▸ **Text shown**:
Notably, GBM cells from patients No. 7934 and 60886 were also most sensitive to LL-37 and PG-1. Both LL-37 and PG-1 exhibited potent anticancer activities (IC50 values ranging from 1.0 to 35.6 μM), surpassing the efficacy of the chemotherapy drugs.
Subsequently, we assessed the effects of combinations of LL-37 and PG-1 with chemotherapy drugs on GBM cells by calculating the IC50 values for these combinations (Table 4 and Table 5).
Data presented in Table 4 and Table 5 reveal that GBM samples No 11961, 6770, 25873, 55068, and 114495 showed increased sensitivity to the combination of LL-37 with DOX compared to DOX alone. Similarly, GBM cells from patients No 6770, 25873, 55068, and 60886 exhibited greater sensitivity to the combination of PG-1 with DOX. Combinations of LL-37 with carboplatin or TMZ were more effective than the individual chemotherapy drug alone for GBM samples No 11081, 7934, and 60886. Additionally, GBM cells from patients No 57595 and 55068 demonstrated enhanced sensitivity to the LL-37 and CARB combination compared to CARB alone. GBM cells from patients No 6770, 49142, and 114495 were more sensitive to the combination of LL-37 with TMZ than to TMZ alone. GBM samples No 11081, 25873, and 60886 also showed increased sensitivity to the combinations of PG-1 with DOX, TMZ, or CIS compared to the individual chemotherapy drugs. Notably, eight out of ten GBM samples were more responsive to the combination of PG-1 with TMZ than to TMZ alone. Furthermore, GBM samples No 11081, 6770, 57595, and 15159 exhibited greater sensitivity to the combinations of LL-37 with CIS or ETO compared to the chemotherapy drugs alone. GBM cells from patients No 25873 and 60886 responded more favourably to the LL-37 and CIS combination, while the sample No 7934 was more sensitive to LL-37 combined with ETO than to ETO alone.

▸ **Study material**:
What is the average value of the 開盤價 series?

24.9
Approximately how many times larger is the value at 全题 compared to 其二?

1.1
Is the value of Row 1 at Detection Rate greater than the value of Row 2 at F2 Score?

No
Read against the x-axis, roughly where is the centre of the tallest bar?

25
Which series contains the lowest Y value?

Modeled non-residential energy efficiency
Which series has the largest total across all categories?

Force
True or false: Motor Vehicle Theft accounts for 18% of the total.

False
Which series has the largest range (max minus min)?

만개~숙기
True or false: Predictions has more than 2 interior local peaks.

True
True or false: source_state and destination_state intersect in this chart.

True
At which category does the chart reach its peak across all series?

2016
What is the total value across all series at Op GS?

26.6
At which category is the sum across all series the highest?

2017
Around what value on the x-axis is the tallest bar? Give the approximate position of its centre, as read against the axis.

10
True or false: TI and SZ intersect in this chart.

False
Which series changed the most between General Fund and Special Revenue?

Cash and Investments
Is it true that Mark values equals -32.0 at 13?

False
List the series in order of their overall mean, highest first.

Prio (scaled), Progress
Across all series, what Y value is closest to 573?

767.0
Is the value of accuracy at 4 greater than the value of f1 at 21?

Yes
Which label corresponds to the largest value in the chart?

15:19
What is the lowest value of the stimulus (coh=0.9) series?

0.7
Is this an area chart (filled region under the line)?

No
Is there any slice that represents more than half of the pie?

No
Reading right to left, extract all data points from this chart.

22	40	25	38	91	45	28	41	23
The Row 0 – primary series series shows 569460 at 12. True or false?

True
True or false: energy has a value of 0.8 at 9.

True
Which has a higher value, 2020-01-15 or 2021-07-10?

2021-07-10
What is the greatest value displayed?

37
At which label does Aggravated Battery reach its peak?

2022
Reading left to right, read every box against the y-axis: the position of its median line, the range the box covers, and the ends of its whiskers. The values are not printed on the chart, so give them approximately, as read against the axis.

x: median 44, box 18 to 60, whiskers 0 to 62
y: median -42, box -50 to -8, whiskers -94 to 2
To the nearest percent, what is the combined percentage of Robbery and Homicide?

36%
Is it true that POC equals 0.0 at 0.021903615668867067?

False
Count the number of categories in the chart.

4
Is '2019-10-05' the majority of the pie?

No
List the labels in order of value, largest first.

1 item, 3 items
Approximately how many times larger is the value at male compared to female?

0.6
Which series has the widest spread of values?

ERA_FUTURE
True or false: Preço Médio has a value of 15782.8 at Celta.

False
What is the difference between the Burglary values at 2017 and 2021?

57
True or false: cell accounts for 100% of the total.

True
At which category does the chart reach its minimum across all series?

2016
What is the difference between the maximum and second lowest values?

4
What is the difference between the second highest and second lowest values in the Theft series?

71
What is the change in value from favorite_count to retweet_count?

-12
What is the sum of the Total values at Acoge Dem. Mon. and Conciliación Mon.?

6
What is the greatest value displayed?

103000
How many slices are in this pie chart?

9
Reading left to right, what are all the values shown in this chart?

▸ **Exercise prompt**:
Pick up the passage on glioblastoma cells treated with LL-37, PG-1, and chemotherapy drugs after its last sentence and continue it.

▸ **Answer for this exercise**:
Six from ten GBM samples were more sensitive to the combination of PG-1 with CIS compared to CIS alone. To the combination PG-1 with ETO was more sensitive GBM cells No 6770, 7934, 25873 and 15159. In contrast, GBM cells of the patients also showed resistance to the combinations chemotherapy with LL-37, PG-1, tables 4,5. However, resistance was also observed. GBM samples from patients No 11081, 49142, 57595, and 62642 were more resistant to the combinations of LL-37 or PG-1 with doxorubicin. Additionally, patients No 7934, 49142, 15159, and 60886 showed increased resistance to the LL-37 and doxorubicin combination compared to doxorubicin alone. GBM cells from patients No 11961, 25873, and 15159 exhibited higher resistance to the combinations of LL-37 with carboplatin or TMZ compared to the chemotherapy drugs alone.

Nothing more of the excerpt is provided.